The adversarial approach also places the victimizer against his or her community. As we see it, this goes against the very essence of the healing process. For us, healing (breaking the cycle) is based on (1) the victimizer taking full responsibility for his/her actions, (2) the victim understanding and integrating this into day-to-day living, and (3) the COMMUNITY being able to support, assist, and/or hold accountable all the parties of the victimization. Until this can happen, and as long as incarceration is seen as the solution, the community will not be a safe place.
We do not see our present position on incarceration as either "an easy way out" for the victimizer, or as the victimizer "getting away". We see it rather as establishing a very clear line of accountability between the victimizer and his or her community. What follows from that line is a process that we believe is not only much more difficult for the victimizer, but also much more likely to heal the victimization than doing time in jail could ever be.

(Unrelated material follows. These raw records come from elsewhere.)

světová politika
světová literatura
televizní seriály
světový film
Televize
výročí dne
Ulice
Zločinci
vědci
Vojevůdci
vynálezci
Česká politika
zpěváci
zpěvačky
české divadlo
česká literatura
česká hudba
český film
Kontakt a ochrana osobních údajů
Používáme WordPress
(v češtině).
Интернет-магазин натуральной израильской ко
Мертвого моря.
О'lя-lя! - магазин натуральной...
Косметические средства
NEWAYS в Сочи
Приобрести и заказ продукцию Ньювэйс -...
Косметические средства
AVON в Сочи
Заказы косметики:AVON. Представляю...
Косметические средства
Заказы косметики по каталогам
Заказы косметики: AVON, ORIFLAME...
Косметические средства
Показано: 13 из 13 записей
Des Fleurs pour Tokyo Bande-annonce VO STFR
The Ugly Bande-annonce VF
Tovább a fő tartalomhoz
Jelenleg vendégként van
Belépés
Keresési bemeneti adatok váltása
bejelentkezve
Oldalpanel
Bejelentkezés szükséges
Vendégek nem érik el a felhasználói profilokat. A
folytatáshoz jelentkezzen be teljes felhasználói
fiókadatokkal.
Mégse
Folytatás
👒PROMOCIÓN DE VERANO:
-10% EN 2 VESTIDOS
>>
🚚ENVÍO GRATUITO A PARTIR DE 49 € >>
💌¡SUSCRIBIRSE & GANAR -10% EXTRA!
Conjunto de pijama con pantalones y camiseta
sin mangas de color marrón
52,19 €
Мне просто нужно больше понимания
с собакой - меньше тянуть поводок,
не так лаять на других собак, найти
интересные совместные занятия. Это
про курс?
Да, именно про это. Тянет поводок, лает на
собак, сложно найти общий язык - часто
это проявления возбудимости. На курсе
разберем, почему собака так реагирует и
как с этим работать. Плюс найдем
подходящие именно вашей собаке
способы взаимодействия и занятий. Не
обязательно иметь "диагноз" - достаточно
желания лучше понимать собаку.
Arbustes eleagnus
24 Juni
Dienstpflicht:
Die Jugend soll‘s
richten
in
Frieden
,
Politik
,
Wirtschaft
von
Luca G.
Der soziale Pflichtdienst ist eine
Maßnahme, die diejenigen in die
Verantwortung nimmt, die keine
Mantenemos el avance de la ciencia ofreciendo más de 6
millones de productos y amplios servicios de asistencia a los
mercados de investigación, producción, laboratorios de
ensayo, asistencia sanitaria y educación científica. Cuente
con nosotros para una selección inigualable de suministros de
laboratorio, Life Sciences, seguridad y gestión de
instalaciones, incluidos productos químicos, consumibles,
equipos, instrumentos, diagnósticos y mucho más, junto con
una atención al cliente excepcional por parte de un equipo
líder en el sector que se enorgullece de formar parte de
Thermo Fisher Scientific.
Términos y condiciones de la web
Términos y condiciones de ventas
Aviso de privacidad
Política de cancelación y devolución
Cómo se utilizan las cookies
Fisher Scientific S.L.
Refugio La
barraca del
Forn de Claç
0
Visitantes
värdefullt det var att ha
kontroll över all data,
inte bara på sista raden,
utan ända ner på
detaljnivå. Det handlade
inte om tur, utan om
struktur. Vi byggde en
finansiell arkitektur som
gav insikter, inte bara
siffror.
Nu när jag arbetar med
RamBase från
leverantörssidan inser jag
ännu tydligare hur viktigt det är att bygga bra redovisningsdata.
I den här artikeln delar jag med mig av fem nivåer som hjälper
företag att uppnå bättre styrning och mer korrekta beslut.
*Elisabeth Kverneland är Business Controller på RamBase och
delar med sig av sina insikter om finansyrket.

Our children and the community can no longer afford the price the legal system is extracting in its attempts to provide justice in our community. We can no longer talk about punishment and deterrence. We have to talk about BREAKING THE CYCLE - NOW! We see this as clearly the responsibility of the community rather than of the legal system.
...We have begun to break the cycle of violence and abuse in our community, but the issue of a safe place (1) to disclose, and (2) to take responsibility is in a delicate balance. Incarceration is only appropriate [in these cases of serious violence - ed.note] if a victimizer is unwilling or unable to take responsibility for his or her behaviour, and/or the community cannot hold accountable and offer support to all parties of the victimization. Without these, the healing process cannot begin. Incarceration, however, will never be an ingredient in the HEALING of ourselves or our community."

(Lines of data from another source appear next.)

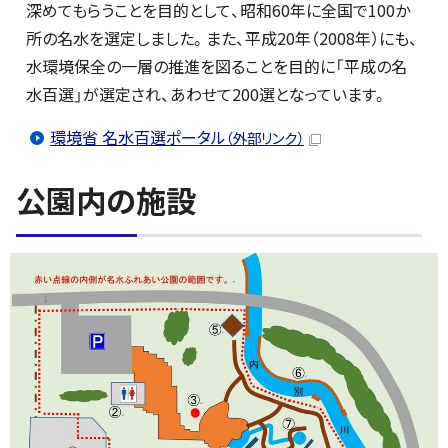
深めてもらうことを目的として、昭和60年に全国で100か
所の名水を選定しました。また、平成20年（2008年）にも、
水環境保全の一層の推進を図ることを目的に「平成の名
水百選」が選定され、あわせて200選となっています。
環境省 名水百選ポータル
（外部リンク）
公園内の施設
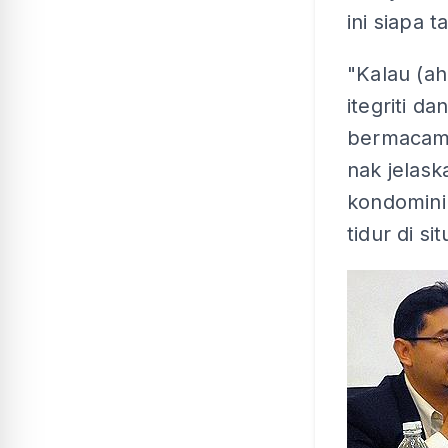
ini siapa 
"Kalau (a
itegriti d
bermacam 
nak jelask
kondomini
tidur di si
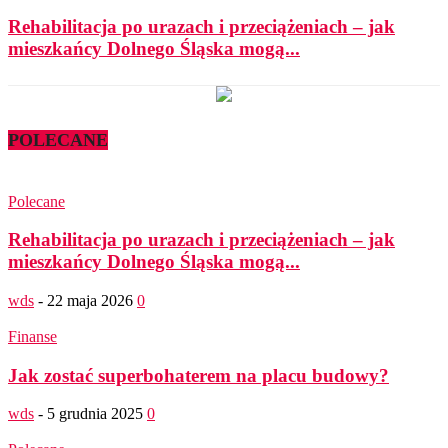
Rehabilitacja po urazach i przeciążeniach – jak
mieszkańcy Dolnego Śląska mogą...
POLECANE
Polecane
Rehabilitacja po urazach i przeciążeniach – jak
mieszkańcy Dolnego Śląska mogą...
wds
-
22 maja 2026
0
Finanse
Jak zostać superbohaterem na placu budowy?
wds
-
5 grudnia 2025
0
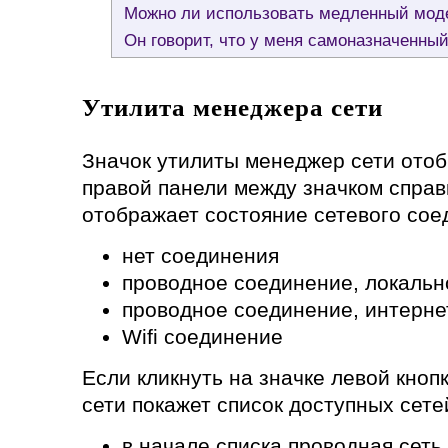
Можно ли использовать медленный мо
Он говорит, что у меня самоназначенны
Утилита менеджера сети
Значок утилиты менеджер сети отоб
правой панели между значком справк
отображает состояние сетевого сое
нет соединения
проводное соединение, локальн
проводное соединение, интерне
Wifi соединение
Если кликнуть на значке левой кно
сети покажет список доступных сете
в начале списка проводная сеть,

How the Compendium Is Organized
As the previous chapter on the meaning of "satisfying justice" indicated, The Church Council faced quite a dilemma and challenge in organizing the compendium. We wanted to present the individual entries for the compendium in an order that could provide a helpful listing that does justice to all of them despite the fact that we found ourselves, in view of the complexity of the issues, with a diverse array of criteria and initiatives.
It became important to highlight the features of various initiatives that offer some elements relevant to a strategy for reducing prison populations in the future, while recognizing that other equally relevant features may still be absent. Based on our analysis, this has meant that we have considered not only to what extent an initiative is presently reducing the use of imprisonment, but also whether it addresses related safety and bio-socio-economic intervention needs, as well as whether it also addresses what we are calling "justice" needs: does it have a reparative orientation for victim and community, does it attend to related social, emotional and practical repercussions for others affected by the events, does it provide an opportunity to experience "satisfying justice"?
Accordingly, the sample initiatives listed have been organized into four sections, for which they have been selected on the basis of the following guidelines:
- A selection of initiatives that attempt to repair harm from crime, attend to related needs and avoid or significantly reduce the use of custody.
- A selection of initiatives that attempt to repair harm from crime and attend to related needs, with some implications for the reduced use or length of custody.
- A selection of initiatives that attempt to avoid the use of custody, with or without some reparative elements.
- A selection of initiatives that attempt to reduce the length of custody by alleviating the enforcement of imprisonment.
As well, we thought it would be helpful for readers looking for programs, initiatives and cases relevant to their field of work or interest to provide an appendix in the compendium where we group many entries according to type of offence or group served by a program.